● Exercise: In the article on building a brand with a blog, what is named as the hardest problem any brand can have?

=== Document extract ===

10 Tips on How to Build Your Brand with a Blog

Whether you're an entrepreneur that writes, or a writer with a side-hustle, there's a method to building a blog that will build your brand.

10 Tips on How to Build Your Brand with a Blog
Photo by Adam Jang / Unsplash

Are you creating a new blog for your business?

You're not alone.

Whether you're an entrepreneur that writes, or a writer with a side-hustle, there's a method to building a blog that will build your brand.

Let's talk about 10 tips to help you build your brand with a blog.

Your Blog is Important

Your blog solves the hardest problem any brand can have. Obscurity.

People can't like your brand or buy what you offer until they know it exists.

A well-written blog helps people who care about what you offer, discover that you care about them.

It provides a platform for empathy, and empathy fosters trust.

The trust of people that know you is the most valuable asset you can have.

Trust grows slowly and dies quickly.

Through your blog, readers can develop trust not only for you, but also with each other through discussions in comments, product reviews, etc.

And lastly, a blog is a bridge that allows people with problems to become delighted advocates by informing others about the value you offer.

Now let's talk about how this all happens.

How to Build the Blog You Want

1. Define a Voice for Your Brand

People need to know who you are. And you have to show them.

If you haven't taken the time to do this yet, start soon.

Make two lists:

  • What does your brand want to see more of in the world?
  • What does your brand want to see less of in the world?

What does your brand stand for? And what does it stand against?

You get to choose.

Rephrase what you wrote in terms of mission and values if it helps.

Your audience will trust you when your actions align with your values.

Create content for your blog that lets your readers see your actions align with your values.

=== Material supplied ===

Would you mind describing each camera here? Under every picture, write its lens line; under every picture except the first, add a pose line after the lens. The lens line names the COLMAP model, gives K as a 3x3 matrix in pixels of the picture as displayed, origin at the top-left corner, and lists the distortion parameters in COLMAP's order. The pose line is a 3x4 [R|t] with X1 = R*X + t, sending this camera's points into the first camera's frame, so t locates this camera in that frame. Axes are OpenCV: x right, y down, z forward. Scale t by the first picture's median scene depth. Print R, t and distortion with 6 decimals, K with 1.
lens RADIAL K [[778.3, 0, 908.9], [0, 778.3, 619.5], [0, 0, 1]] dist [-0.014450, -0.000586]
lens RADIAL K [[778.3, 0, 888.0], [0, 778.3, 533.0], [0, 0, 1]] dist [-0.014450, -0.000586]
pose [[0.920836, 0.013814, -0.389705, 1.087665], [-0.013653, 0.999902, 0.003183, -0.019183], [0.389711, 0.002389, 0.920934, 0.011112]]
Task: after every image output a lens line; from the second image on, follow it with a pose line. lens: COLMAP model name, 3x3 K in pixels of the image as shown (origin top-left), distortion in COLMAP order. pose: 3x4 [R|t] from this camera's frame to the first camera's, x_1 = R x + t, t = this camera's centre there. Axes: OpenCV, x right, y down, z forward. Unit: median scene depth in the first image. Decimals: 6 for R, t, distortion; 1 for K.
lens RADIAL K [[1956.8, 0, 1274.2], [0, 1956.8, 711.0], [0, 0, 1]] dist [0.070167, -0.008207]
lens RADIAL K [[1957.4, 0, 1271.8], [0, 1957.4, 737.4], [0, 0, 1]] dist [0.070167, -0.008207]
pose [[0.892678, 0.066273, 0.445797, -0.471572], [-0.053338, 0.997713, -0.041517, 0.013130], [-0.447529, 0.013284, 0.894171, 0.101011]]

===

● Result for this exercise: Obscurity.